* [Task prompt] Reproduce word for word every line from the one containing "Reading left to" through the last line of the items, inclusive.

The data section start

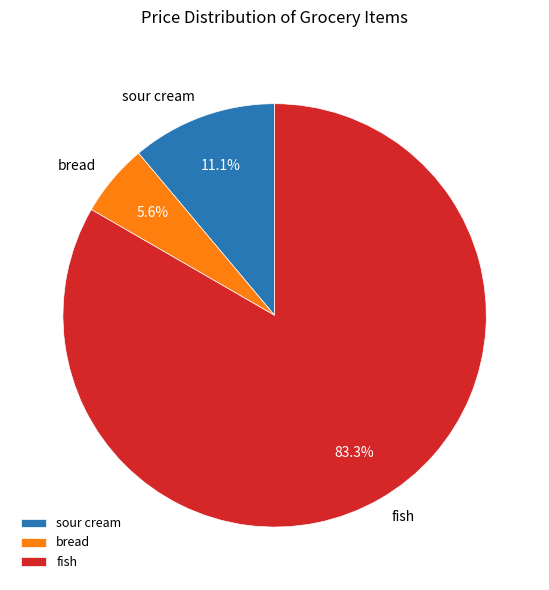

What is the majority slice?

fish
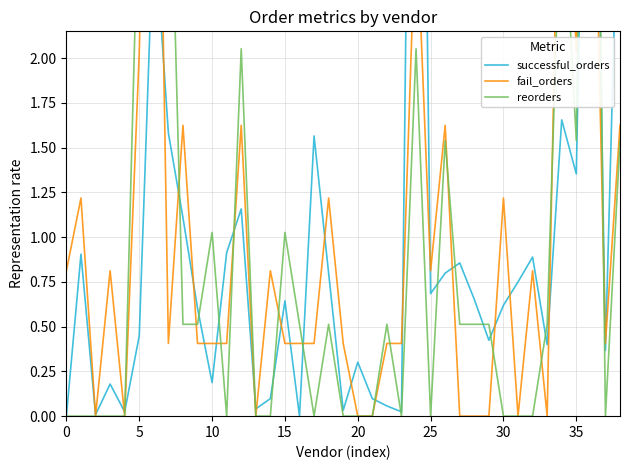

Reading left to right, list all the values displayed in this chart.

successful_orders: 0.0	0.9	0.0	0.2	0.0	0.4	2.8	1.6	1.1	0.6	0.2	0.9	1.2	0.0	0.1	0.6	0.0	1.6	0.8	0.0	0.3	0.1	0.1	0.0	7.2	0.7	0.8	0.9	0.7	0.4	0.6	0.8	0.9	0.4	1.7	1.4	5.4	0.4	3.4
fail_orders: 0.8	1.2	0.0	0.8	0.0	2.0	5.3	0.4	1.6	0.4	0.4	0.4	1.6	0.0	0.8	0.4	0.4	0.4	1.2	0.4	0.0	0.0	0.4	0.4	2.8	0.8	1.6	0.0	0.0	0.0	1.2	0.0	0.8	0.0	4.1	2.0	4.1	0.4	1.6
reorders: 0.0	0.0	0.0	0.0	0.0	3.1	7.2	3.6	0.5	0.5	1.0	0.0	2.1	0.0	0.0	1.0	0.5	0.0	0.5	0.0	0.0	0.0	0.5	0.0	2.1	0.0	1.5	0.5	0.5	0.5	0.0	0.0	0.0	0.5	3.1	1.5	6.7	0.0	1.5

The data section end

* [Written reply]
Reading left to right, list all the values displayed in this chart.

successful_orders: 0.0	0.9	0.0	0.2	0.0	0.4	2.8	1.6	1.1	0.6	0.2	0.9	1.2	0.0	0.1	0.6	0.0	1.6	0.8	0.0	0.3	0.1	0.1	0.0	7.2	0.7	0.8	0.9	0.7	0.4	0.6	0.8	0.9	0.4	1.7	1.4	5.4	0.4	3.4
fail_orders: 0.8	1.2	0.0	0.8	0.0	2.0	5.3	0.4	1.6	0.4	0.4	0.4	1.6	0.0	0.8	0.4	0.4	0.4	1.2	0.4	0.0	0.0	0.4	0.4	2.8	0.8	1.6	0.0	0.0	0.0	1.2	0.0	0.8	0.0	4.1	2.0	4.1	0.4	1.6
reorders: 0.0	0.0	0.0	0.0	0.0	3.1	7.2	3.6	0.5	0.5	1.0	0.0	2.1	0.0	0.0	1.0	0.5	0.0	0.5	0.0	0.0	0.0	0.5	0.0	2.1	0.0	1.5	0.5	0.5	0.5	0.0	0.0	0.0	0.5	3.1	1.5	6.7	0.0	1.5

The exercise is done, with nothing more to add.